Turkish consumer prices rose 3.08% in September as annual inflation hit 83.45%, the country’s statistical institute announced Oct. 3, days after the central bank stunned markets with a second rate cut in two months that brought its policy rate to 12%.

The unprecedented 71.5-percentage-point gap between inflation and the bank’s policy rate is the result of President Recep Tayyip Erdogan’s belief that reducing interest rates helps curb inflation, which is the opposite of what mainstream economic theory says. Going against a global monetary tightening cycle to tame prices, Turkey’s central bank has been cutting rates at Erdogan’s behest since last year, fueling the fall of the Turkish lira. Nevertheless, Erdogan could still come up with ways to argue that his policy is bearing fruit as he seeks to patch up his dropping popular support ahead of elections due in June 2023 at the latest.

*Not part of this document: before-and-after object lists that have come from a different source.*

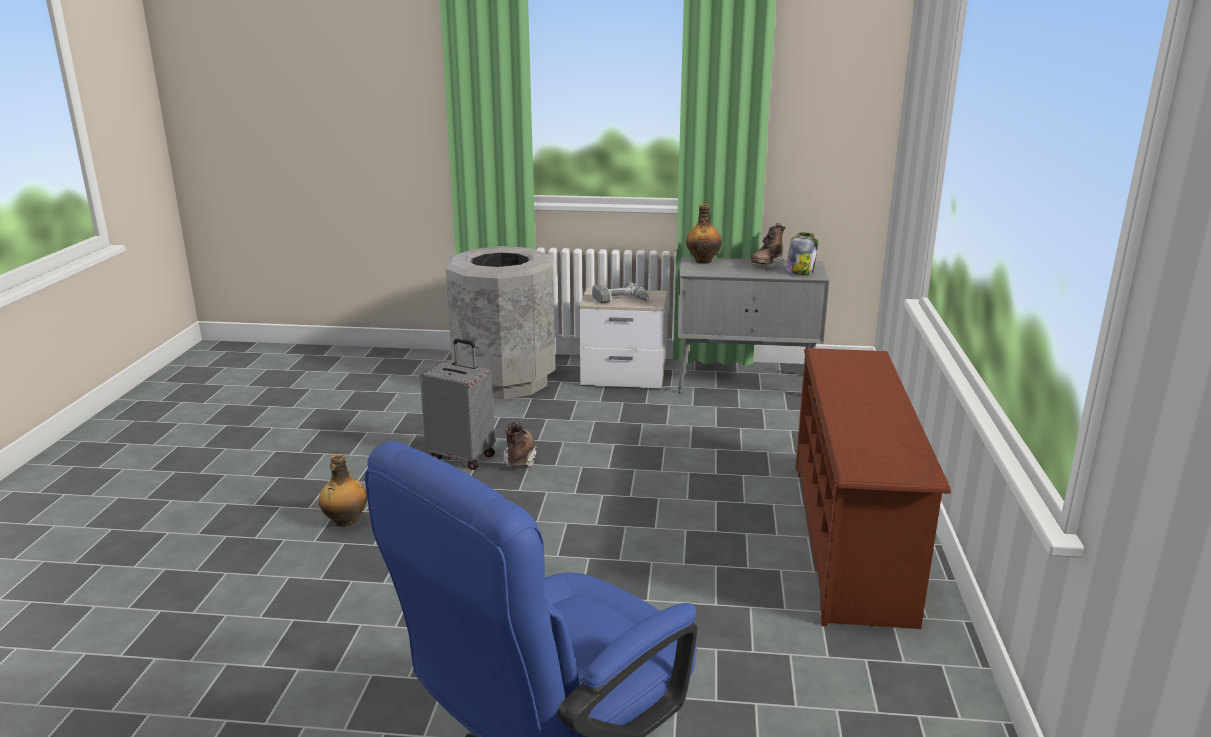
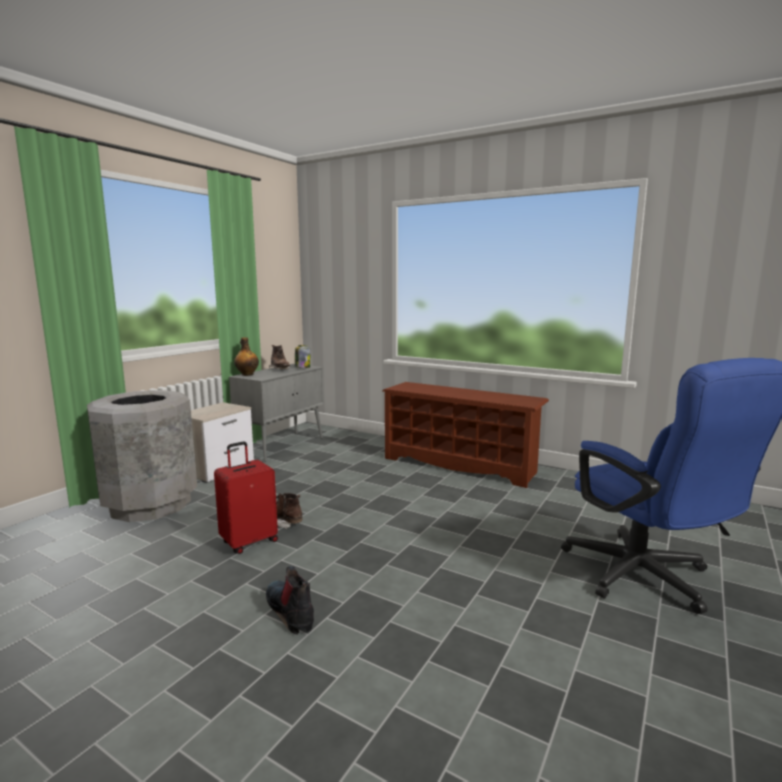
camera: 65 degrees left, 10 degrees down
bottle [319,454,367,527] -> boot [266,566,314,634]
grey suitcase [420,338,495,470] -> red suitcase [214,441,278,554]
power drill [592,282,649,303] -> none

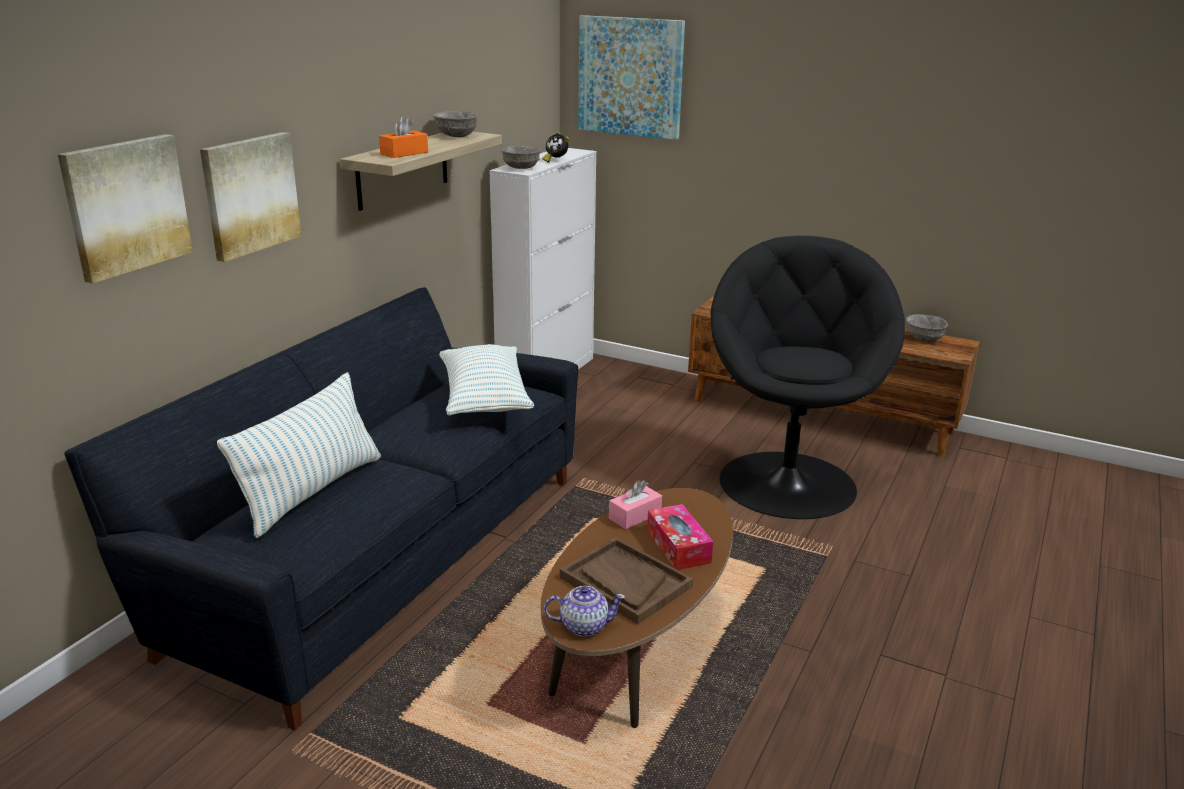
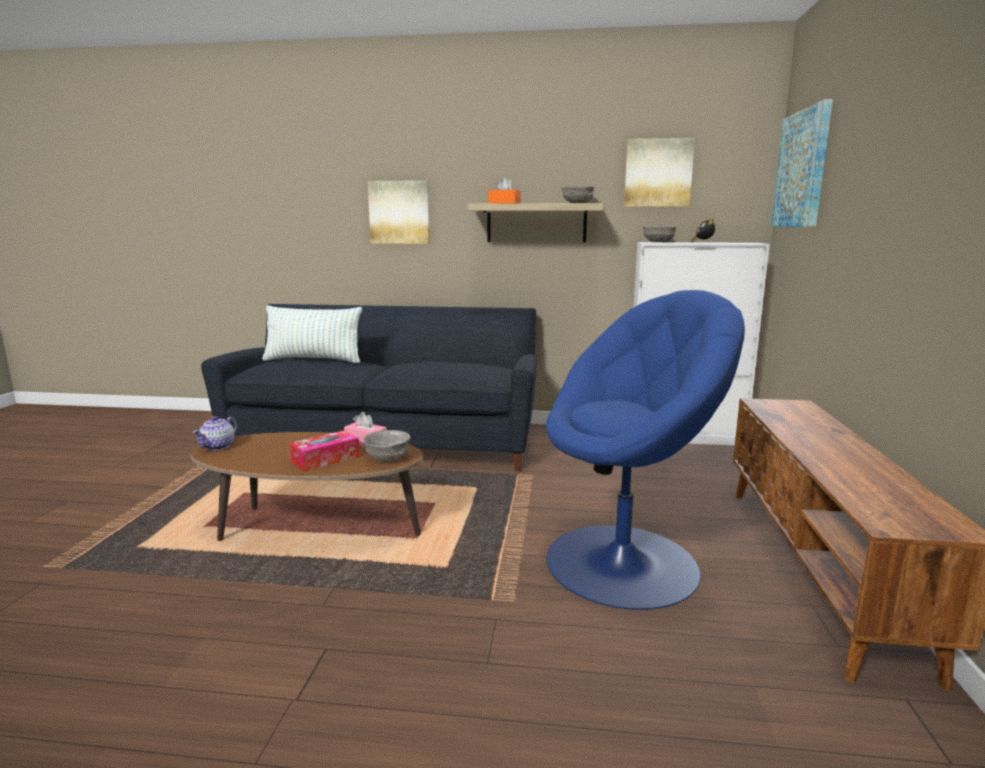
camera: 70 degrees right, 10 degrees down
picture [58,134,193,284] -> picture moved to [624,138,695,207]
pillow [439,344,534,416] -> none
teapot [544,586,625,637] -> teapot turned 45 degrees clockwise [192,416,237,451]
brown tray [560,537,693,624] -> none
black armchair [711,236,905,519] -> blue armchair [546,290,745,610]
grey bowl [906,314,948,342] -> grey bowl moved to [364,430,411,462]

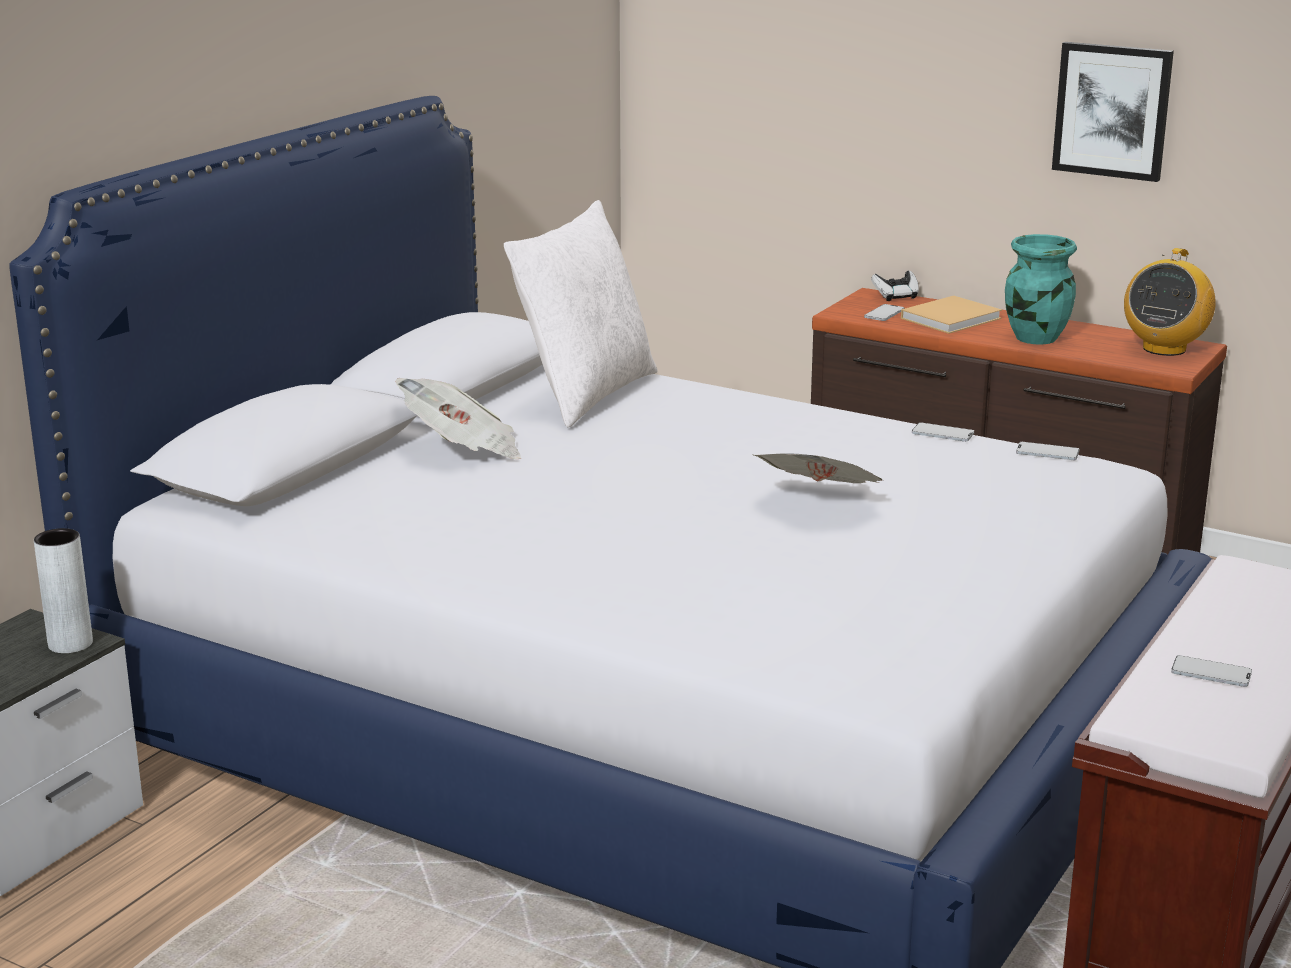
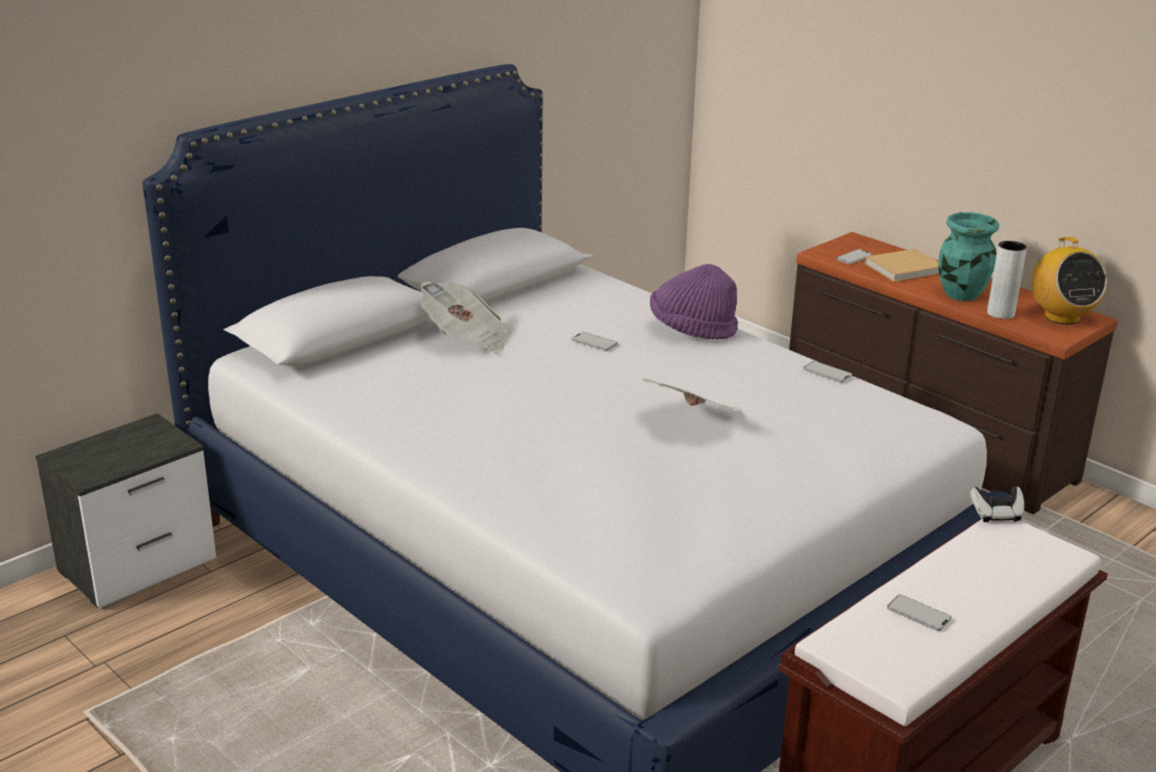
camera: 15 degrees right, 5 degrees up
grey vase [34,528,93,654] -> grey vase moved to [987,241,1027,319]
white pillow [504,200,658,428] -> none
game controller [871,271,919,301] -> game controller moved to [970,486,1025,522]
phone [1016,442,1079,460] -> phone moved to [572,332,618,351]
picture [1052,42,1174,182] -> none
radio [1124,248,1216,356] -> radio turned 60 degrees counterclockwise [1031,237,1107,324]
none -> purple hat [650,264,738,340]

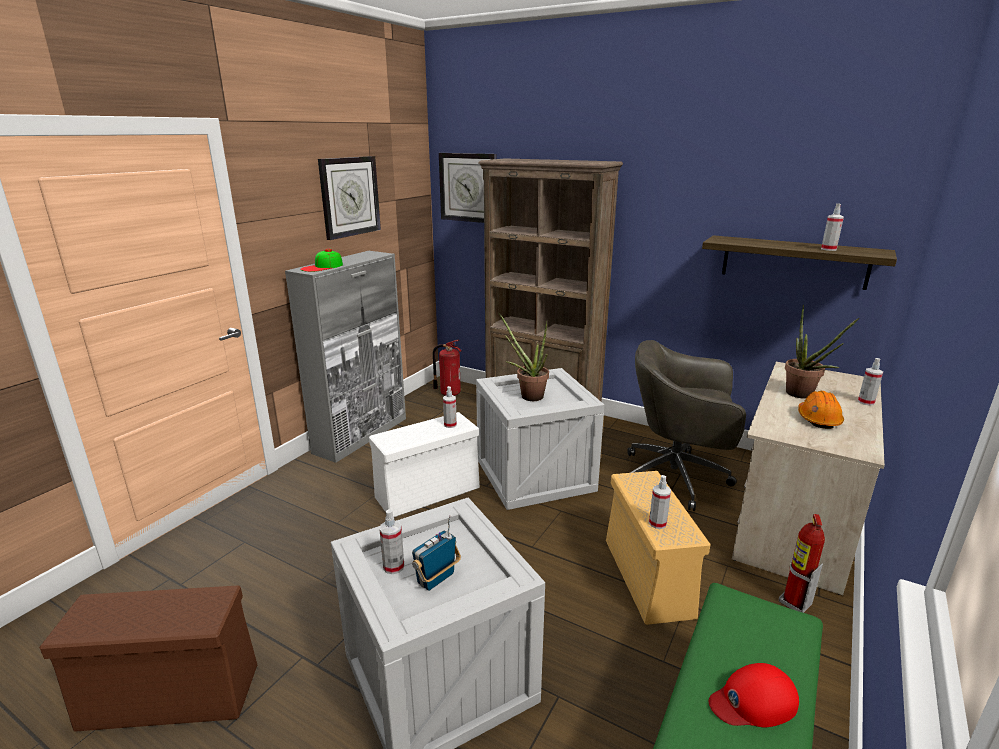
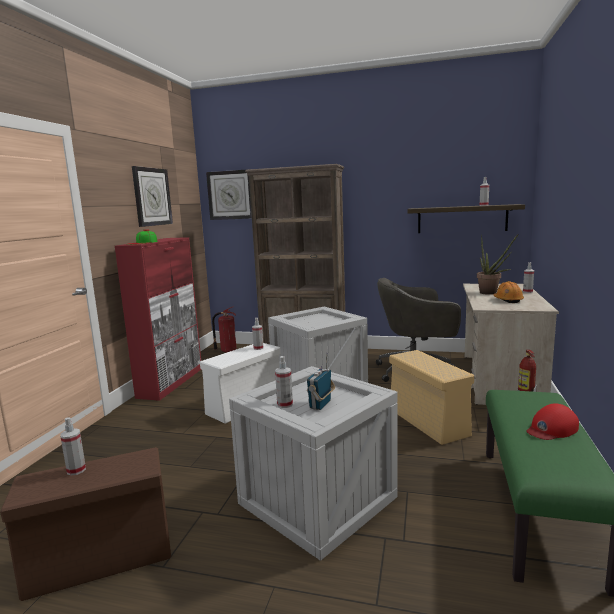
camera: 15 degrees left, 10 degrees down
grey cabinet [285,251,406,463] -> red cabinet [115,237,201,401]
potted plant [499,313,549,401] -> none
spray bottle [649,475,671,529] -> spray bottle moved to [60,417,86,476]

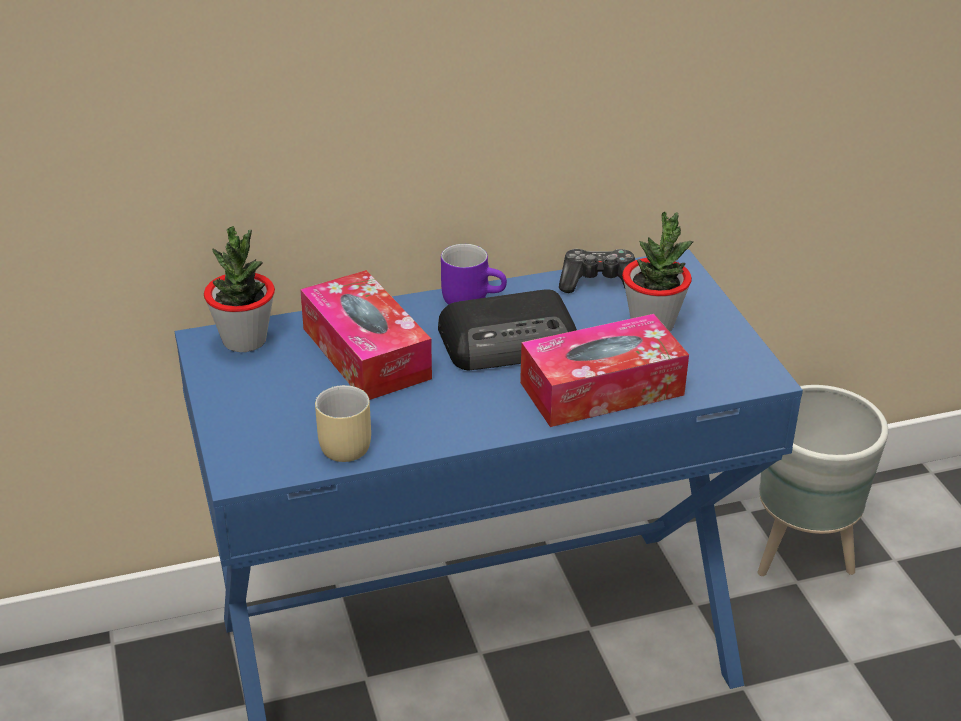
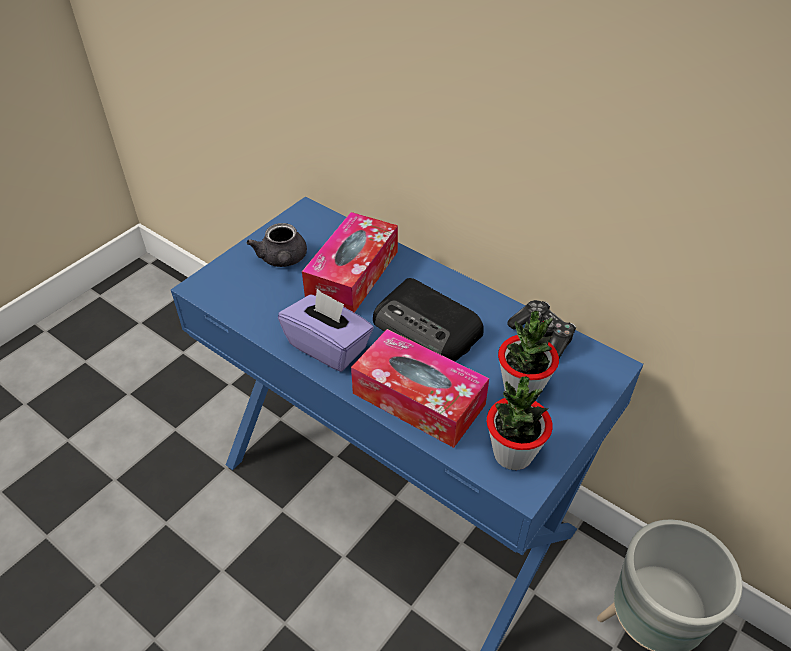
camera: 55 degrees right, 10 degrees up
potted plant [204,226,275,352] -> potted plant moved to [487,377,553,470]
beige mug [315,385,371,462] -> none
purple mug [441,244,507,305] -> none
none -> grey teapot [247,223,307,267]
none -> purple tissue box [278,289,374,372]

Inflation in September was driven by electricity and gas hikes of 20% and 21%, respectively, as well as price increases of up to 2% on food and up to 7% in the education group. Housing costs alone rose nearly 10% on a monthly basis.Producer prices, meanwhile, soared 4.78% in September from the previous month, bringing the annual increase to 151.5%. The 12-month average of producer inflation constitutes the basis for hikes on public sector goods and services as well as taxes, fees and fines. That average is likely to top 100% at the turn of the year, meaning that hefty hikes are already looming from the public sector alone.